Il s’engouffra dans le wagon suivant, abandonnant les voyageurs à un silence plein d’appréhension.

Quelques instants plus tard, ils entendirent un hurlement suivi de plusieurs cris d’alarme. La porte de communication s’ouvrit à la volée et d’autres voyageurs se déversèrent à l’intérieur du wagon, tentant de se frayer un passage parmi la foule. L’odeur de brûlé les suivait de près. L’hystérie se répandit plus vite encore que le feu qui en était la cause.

Henry Sutton se retrouva sur les genoux des deux femmes.

— Mon Dieu, mon Dieu ! marmonna-t-il en retenant ses lunettes qui avaient glissé sur le bout de son nez.

Cette fois-ci, la foule l’empêcha de se dégager et de soulager les deux femmes. Ils furent contraints de rester quasiment enlacés, tandis que des hommes et des femmes se frayaient un chemin autour d’eux, terrorisés par la fumée dont les volutes envahissaient maintenant le wagon. Des empoignades opposaient des fuyards à ceux qui leur bloquaient le chemin. Tout le long du train, on commençait à forcer des portes, et les voyageurs se jetaient dans le tunnel noir, certains s’assommant contre le mur pour finir piétinés par ceux qui les suivaient.

Violet essayait de respirer sous le petit employé qui l’écrasait tandis que Jenny se débattait pour tenter de se dégager.

— Je suis absolument navré, mesdames, s’excusa-t-il, totalement incapable de bouger. Si... Si nous savons garder notre calme, je pense que la foule ne tardera pas à s’éclaircir et que nous pourrons sortir sans problème.
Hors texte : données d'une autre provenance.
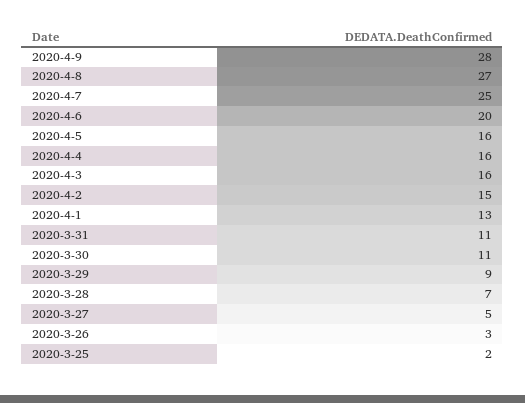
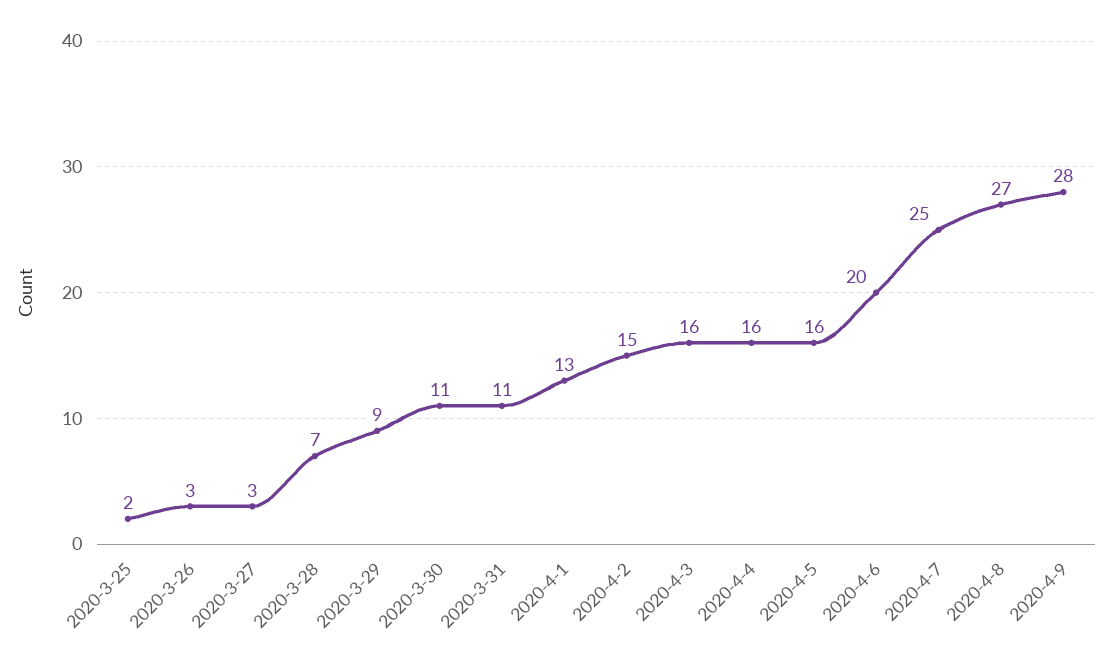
2020-3-27: 5 -> 3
Nous avons tout le temps.

Bizarrement, Henry se sentait parfaitement calme. Il s’étonnait lui-même d’une telle maîtrise de soi chez un être si peu coutumier de l’aventure. Il s’était souvent demandé s’il saurait faire preuve de courage dans une situation dramatique et voilà qu’entouré de gens qui hurlaient, se bousculaient en proie à la plus vive panique, son propre sang-froid le surprenait. Il était très satisfait.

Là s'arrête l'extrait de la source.